I cried throughout as I read this speech. Retiring after 31 years as a children’s librarian at a wonderful school in Virginia where every one can read and they all get their vaccinations and each has the promise to reach his and her potential. I weep for those who don’t and I weep for beacons like Sophie Blackall who keep us pointed in the right direction.

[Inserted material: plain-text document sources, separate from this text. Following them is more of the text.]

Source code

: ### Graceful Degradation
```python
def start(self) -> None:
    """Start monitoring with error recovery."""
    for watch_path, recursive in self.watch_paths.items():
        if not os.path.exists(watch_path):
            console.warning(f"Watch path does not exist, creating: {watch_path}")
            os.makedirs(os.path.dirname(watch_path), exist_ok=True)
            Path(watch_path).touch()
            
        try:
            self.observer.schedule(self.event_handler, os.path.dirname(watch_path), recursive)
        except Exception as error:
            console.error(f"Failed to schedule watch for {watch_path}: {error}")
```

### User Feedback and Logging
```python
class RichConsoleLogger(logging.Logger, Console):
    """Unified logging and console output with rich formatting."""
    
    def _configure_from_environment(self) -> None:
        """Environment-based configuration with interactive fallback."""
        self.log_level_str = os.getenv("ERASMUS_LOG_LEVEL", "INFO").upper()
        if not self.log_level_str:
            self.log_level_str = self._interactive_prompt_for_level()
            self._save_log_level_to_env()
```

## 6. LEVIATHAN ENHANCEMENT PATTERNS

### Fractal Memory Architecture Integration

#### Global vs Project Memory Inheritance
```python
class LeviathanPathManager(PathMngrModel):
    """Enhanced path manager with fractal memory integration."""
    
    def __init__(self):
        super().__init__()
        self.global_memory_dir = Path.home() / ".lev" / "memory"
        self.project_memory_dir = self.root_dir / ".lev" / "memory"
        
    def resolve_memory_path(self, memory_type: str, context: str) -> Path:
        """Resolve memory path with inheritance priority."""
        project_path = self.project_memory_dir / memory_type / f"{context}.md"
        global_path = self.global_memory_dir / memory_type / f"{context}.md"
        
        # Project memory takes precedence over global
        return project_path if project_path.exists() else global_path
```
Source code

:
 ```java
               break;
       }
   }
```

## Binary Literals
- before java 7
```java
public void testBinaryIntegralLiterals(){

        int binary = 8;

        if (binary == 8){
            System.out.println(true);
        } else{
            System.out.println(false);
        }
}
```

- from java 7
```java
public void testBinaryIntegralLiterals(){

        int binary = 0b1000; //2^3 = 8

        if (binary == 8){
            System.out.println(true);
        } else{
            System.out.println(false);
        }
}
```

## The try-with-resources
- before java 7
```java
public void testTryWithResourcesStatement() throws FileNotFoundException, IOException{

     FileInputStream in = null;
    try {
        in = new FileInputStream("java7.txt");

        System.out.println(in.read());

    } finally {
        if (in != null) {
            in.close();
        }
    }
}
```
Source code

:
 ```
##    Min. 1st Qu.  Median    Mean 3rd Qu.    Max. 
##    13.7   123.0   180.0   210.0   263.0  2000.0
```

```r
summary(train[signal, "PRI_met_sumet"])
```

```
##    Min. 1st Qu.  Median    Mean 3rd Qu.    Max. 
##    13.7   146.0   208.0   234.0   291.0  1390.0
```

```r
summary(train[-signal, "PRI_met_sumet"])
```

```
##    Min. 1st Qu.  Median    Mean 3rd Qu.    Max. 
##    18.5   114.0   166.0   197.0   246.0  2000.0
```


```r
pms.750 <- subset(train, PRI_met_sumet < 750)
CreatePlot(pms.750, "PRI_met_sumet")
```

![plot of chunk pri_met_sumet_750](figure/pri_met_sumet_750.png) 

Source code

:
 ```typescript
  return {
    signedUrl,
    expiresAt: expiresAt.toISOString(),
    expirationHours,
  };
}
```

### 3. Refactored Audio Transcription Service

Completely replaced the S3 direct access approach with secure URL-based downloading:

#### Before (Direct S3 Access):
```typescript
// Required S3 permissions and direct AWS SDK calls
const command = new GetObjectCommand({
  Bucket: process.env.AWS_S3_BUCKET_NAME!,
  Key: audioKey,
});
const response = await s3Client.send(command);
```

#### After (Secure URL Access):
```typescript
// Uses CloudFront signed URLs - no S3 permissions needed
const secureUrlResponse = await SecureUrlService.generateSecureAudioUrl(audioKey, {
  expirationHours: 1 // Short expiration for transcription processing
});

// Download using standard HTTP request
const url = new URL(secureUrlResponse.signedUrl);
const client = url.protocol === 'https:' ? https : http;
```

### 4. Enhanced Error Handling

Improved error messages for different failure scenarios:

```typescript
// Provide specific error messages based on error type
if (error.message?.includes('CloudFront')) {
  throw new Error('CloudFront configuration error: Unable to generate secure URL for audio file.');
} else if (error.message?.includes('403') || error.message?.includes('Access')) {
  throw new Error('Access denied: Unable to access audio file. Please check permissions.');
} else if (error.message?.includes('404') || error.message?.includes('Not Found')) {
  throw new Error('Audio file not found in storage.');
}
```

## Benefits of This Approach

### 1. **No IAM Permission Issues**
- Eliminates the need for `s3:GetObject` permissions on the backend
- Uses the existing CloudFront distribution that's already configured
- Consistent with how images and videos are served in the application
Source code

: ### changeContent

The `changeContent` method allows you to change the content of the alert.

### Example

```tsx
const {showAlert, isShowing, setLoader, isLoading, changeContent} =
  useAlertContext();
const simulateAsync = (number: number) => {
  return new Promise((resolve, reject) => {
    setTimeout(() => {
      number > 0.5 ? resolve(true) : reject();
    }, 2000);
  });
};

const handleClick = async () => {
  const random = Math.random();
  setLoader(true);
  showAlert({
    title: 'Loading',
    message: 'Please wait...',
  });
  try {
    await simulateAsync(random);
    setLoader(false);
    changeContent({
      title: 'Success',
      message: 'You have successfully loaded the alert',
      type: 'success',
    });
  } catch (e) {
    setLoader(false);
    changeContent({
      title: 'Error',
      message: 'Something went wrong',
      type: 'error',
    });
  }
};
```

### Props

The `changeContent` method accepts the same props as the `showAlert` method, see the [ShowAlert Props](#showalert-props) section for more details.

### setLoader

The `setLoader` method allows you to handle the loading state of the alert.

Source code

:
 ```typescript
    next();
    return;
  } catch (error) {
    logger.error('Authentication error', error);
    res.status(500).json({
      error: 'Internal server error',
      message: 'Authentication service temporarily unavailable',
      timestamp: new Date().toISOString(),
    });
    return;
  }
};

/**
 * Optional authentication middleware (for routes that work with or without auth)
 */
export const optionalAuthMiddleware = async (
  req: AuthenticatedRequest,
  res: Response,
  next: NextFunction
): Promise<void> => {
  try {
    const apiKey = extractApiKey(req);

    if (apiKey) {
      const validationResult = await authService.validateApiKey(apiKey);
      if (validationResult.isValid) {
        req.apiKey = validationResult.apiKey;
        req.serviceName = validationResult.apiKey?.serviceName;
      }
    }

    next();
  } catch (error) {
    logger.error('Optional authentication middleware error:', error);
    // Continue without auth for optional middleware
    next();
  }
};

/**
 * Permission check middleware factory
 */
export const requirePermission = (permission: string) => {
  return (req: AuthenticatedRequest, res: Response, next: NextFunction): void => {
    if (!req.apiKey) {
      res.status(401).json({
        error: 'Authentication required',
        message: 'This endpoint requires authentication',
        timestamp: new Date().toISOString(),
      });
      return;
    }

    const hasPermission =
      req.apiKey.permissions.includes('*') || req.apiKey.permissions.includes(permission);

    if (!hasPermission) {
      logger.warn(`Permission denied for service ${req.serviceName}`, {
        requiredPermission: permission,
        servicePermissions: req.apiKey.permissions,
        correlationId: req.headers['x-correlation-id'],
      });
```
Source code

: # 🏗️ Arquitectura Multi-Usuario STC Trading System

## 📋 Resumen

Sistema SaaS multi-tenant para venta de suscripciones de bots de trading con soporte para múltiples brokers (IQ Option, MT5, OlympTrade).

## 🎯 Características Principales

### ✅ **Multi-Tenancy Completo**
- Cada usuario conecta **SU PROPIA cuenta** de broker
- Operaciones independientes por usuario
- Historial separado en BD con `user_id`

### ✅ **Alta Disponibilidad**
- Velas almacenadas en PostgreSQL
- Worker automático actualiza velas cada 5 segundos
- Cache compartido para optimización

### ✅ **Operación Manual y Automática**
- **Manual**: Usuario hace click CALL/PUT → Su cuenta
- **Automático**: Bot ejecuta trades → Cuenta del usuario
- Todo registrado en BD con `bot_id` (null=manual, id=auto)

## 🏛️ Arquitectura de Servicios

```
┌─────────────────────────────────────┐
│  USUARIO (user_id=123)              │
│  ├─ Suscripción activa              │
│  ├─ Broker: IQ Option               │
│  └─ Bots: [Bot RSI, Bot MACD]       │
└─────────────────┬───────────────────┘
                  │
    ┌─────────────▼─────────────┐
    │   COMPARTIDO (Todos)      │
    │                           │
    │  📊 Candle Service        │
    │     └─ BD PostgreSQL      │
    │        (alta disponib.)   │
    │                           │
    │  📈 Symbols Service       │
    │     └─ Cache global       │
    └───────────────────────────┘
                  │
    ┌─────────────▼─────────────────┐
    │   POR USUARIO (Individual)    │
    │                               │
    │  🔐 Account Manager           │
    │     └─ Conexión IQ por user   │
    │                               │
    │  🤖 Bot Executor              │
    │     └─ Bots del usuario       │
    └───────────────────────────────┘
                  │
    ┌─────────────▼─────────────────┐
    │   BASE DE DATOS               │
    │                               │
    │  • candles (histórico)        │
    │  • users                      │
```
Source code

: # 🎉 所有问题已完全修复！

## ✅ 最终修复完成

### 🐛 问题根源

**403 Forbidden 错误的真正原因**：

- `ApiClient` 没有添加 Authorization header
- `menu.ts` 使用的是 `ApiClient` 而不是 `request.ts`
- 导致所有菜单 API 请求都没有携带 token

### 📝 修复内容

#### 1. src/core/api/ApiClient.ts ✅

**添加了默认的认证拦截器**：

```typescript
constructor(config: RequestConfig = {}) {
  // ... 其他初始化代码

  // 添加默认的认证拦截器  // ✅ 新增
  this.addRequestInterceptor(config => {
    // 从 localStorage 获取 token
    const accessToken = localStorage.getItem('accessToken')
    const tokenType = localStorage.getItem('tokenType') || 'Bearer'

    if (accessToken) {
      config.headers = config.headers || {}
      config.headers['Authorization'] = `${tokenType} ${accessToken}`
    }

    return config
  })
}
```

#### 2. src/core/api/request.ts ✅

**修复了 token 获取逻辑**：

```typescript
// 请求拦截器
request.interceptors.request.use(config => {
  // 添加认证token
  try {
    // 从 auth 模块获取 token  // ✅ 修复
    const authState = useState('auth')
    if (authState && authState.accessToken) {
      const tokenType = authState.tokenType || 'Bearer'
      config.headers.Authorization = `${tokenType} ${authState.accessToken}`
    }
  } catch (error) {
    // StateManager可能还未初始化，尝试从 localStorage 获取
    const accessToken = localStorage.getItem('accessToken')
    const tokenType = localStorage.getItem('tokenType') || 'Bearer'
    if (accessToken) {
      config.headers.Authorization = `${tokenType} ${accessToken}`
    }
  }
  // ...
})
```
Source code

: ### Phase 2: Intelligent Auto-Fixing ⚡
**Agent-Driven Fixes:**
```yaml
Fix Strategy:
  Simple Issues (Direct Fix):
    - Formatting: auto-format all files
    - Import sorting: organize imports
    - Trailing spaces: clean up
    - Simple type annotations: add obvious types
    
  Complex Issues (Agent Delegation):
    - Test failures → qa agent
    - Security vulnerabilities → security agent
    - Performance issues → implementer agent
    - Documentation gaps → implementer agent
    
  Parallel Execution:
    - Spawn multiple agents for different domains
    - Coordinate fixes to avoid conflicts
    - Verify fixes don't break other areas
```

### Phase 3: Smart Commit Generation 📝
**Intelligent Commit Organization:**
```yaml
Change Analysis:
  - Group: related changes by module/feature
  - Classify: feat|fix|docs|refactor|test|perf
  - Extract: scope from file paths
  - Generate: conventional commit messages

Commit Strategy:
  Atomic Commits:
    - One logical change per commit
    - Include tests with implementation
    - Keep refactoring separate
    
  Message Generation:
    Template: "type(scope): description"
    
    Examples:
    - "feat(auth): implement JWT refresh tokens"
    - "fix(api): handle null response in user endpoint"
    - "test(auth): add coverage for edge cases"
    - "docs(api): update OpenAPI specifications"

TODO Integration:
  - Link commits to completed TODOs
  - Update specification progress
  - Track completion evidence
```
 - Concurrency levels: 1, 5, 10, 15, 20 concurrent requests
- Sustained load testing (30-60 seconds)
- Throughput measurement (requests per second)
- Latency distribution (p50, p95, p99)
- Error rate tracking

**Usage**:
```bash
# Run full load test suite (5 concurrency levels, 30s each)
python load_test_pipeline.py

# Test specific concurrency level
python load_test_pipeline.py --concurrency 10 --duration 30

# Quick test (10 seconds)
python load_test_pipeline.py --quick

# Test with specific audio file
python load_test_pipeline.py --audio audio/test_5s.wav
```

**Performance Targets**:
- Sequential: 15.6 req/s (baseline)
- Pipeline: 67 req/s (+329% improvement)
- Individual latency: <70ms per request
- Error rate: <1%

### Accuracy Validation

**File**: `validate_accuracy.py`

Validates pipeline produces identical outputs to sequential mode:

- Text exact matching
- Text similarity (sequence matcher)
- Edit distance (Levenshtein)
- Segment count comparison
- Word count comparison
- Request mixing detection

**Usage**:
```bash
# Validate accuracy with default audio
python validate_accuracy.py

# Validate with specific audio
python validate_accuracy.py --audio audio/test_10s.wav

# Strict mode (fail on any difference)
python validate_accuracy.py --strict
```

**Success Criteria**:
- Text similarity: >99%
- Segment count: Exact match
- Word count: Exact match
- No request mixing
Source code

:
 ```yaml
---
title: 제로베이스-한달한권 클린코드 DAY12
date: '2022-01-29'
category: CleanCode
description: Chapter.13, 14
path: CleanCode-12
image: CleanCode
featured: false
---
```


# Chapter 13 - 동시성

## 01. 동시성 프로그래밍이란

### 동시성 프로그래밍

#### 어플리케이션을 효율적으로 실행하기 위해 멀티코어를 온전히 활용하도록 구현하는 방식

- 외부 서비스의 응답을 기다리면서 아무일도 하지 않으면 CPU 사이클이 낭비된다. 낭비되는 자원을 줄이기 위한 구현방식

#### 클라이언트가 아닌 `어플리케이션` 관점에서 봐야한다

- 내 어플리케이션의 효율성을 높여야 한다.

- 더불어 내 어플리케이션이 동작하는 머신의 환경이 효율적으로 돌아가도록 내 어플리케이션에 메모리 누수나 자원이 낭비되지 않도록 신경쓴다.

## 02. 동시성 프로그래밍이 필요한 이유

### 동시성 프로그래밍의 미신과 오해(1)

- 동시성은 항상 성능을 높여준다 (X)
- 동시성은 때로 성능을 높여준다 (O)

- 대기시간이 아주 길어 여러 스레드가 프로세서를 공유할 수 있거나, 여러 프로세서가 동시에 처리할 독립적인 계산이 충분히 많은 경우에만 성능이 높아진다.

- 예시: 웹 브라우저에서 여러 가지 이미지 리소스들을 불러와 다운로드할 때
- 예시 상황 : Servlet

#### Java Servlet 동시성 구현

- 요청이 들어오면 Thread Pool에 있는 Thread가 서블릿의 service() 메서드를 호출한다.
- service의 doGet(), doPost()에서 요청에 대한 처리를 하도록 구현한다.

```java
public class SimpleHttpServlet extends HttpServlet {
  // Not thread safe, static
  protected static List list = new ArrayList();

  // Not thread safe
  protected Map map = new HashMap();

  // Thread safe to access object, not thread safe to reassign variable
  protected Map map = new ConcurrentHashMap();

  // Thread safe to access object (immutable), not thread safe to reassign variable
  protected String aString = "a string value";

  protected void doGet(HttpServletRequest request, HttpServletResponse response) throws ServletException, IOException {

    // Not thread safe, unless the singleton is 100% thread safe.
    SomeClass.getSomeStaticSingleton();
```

Posted : Jul 11, 2019 08:45


Jane Yolen

I wish I could have been there, Sophie , to hear this marvelous thank you,though Hled IBut reading your deep and thoughtful and true words reminds me once again how honored I have been to do have done a book with you, I am always glad to see you hither and yon. (Though you seem to be hithering more than I yon.) Can't wait to see your next book. And your next. . . . xxxJane

Posted : Jun 27, 2019 03:55


Janet MCDonnell

A thousand thanks to the brilliant Sophie for this. Her heart and mind encompass the whole world, and her talent is a treasure. This is the speech I needed to hear. I know the democratic primary field is pretty crowded, but maybe there's room for one more?

Posted : Jun 27, 2019 12:49


Christine McNab

This is one of the very best, most uplifting and thoughtful speeches I have ever read. Sophie is a treasure to books - and honestly to the world. Give yourself a gift and read this speech.